Pier Paolo Pasolini
COMIZI D’AMORE
a cura di Graziella Chiarcossi e Maria D’Agostini
fotografie di Mario Dondero e Angelo Novi
pp. 200, € 19.90
Contrasto, Roma 2015
Nel 1963, mentre viaggiava per l’Italia alla ricerca dei luoghi per il suo grande film Il Vangelo secondo Matteo, Pasolini propose alla casa di produzione Arco una pellicola sul tema gli italiani e il sesso. Alla fine del boom economico e agli inizi della cosiddetta liberazione sessuale il tema era nell’aria. Il progetto divenne il film inchiestaComizi d’amore, girato tra marzo e novembre e proiettato al Festival di Locarno il 26 luglio 1964. Uscirà nelle sale l’anno seguente, vietato ai minori di diciotto anni.
Si tratta di una serie d’interviste, o meglio di brevi conversazioni collettive, raggruppate per argomenti e condotte in luoghi pubblici (spiagge, città, campagne, treni), che coinvolgono tutti gli strati sociali e tutte le età, dai bambini agli anziani. I temi, allora e sempre scabrosi, sono tutti legati al sesso: come nascono i bambini, la soddisfazione nella vita sessuale e matrimoniale, le differenze di comportamento e di regole tra i sessi, la gelosia, l’infedeltà, la prostituzione, le case di tolleranza, l’omosessualità, le perversioni, il concetto dell’onore e le sue conseguenze.
La gente è abbordata con semplicità e sincerità, alla Pasolini. L’intervistatore è sempre il regista, ma il protagonista è il pubblico. Non mancano però alcune personalità di rilievo, innanzitutto Alberto Moravia e Cesare Musatti, che appaiono nei titoli di testa come sorta di consulenti. Compaiono anche, come testimoni più che come esperti,Giuseppe Ungaretti, Oriana Fallaci, Adele Cambria, Camilla Cederna e pochi altri.
☆ ☆ ☆ ☆
** ESERCIZIO DA SVOLGERE **
Trascrivi parola per parola l'intero brano su Comizi d'amore. Le righe riportate qui sotto non sono necessarie.

** RIGHE DI DATI **
☆ ☆ ☆ ☆
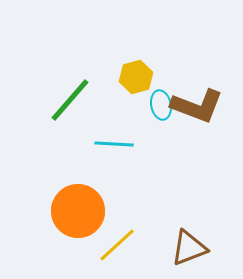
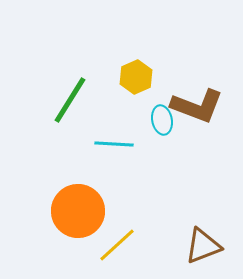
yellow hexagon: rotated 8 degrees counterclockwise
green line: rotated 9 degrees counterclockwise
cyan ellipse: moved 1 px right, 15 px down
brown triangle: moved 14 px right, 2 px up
☆ ☆ ☆ ☆
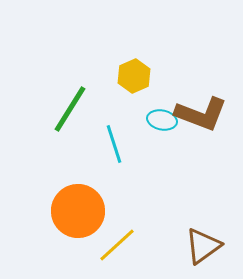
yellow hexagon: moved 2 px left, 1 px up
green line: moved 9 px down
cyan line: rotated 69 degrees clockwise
☆ ☆ ☆ ☆
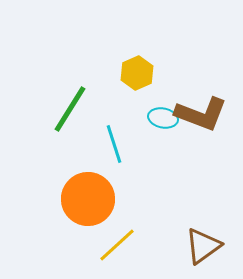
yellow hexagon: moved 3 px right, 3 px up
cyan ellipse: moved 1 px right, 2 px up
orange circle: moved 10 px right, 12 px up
☆ ☆ ☆ ☆
** SOLUZIONE **
Pier Paolo Pasolini
COMIZI D’AMORE
a cura di Graziella Chiarcossi e Maria D’Agostini
fotografie di Mario Dondero e Angelo Novi
pp. 200, € 19.90
Contrasto, Roma 2015
Nel 1963, mentre viaggiava per l’Italia alla ricerca dei luoghi per il suo grande film Il Vangelo secondo Matteo, Pasolini propose alla casa di produzione Arco una pellicola sul tema gli italiani e il sesso. Alla fine del boom economico e agli inizi della cosiddetta liberazione sessuale il tema era nell’aria. Il progetto divenne il film inchiestaComizi d’amore, girato tra marzo e novembre e proiettato al Festival di Locarno il 26 luglio 1964. Uscirà nelle sale l’anno seguente, vietato ai minori di diciotto anni.
Si tratta di una serie d’interviste, o meglio di brevi conversazioni collettive, raggruppate per argomenti e condotte in luoghi pubblici (spiagge, città, campagne, treni), che coinvolgono tutti gli strati sociali e tutte le età, dai bambini agli anziani. I temi, allora e sempre scabrosi, sono tutti legati al sesso: come nascono i bambini, la soddisfazione nella vita sessuale e matrimoniale, le differenze di comportamento e di regole tra i sessi, la gelosia, l’infedeltà, la prostituzione, le case di tolleranza, l’omosessualità, le perversioni, il concetto dell’onore e le sue conseguenze.
La gente è abbordata con semplicità e sincerità, alla Pasolini. L’intervistatore è sempre il regista, ma il protagonista è il pubblico. Non mancano però alcune personalità di rilievo, innanzitutto Alberto Moravia e Cesare Musatti, che appaiono nei titoli di testa come sorta di consulenti. Compaiono anche, come testimoni più che come esperti,Giuseppe Ungaretti, Oriana Fallaci, Adele Cambria, Camilla Cederna e pochi altri.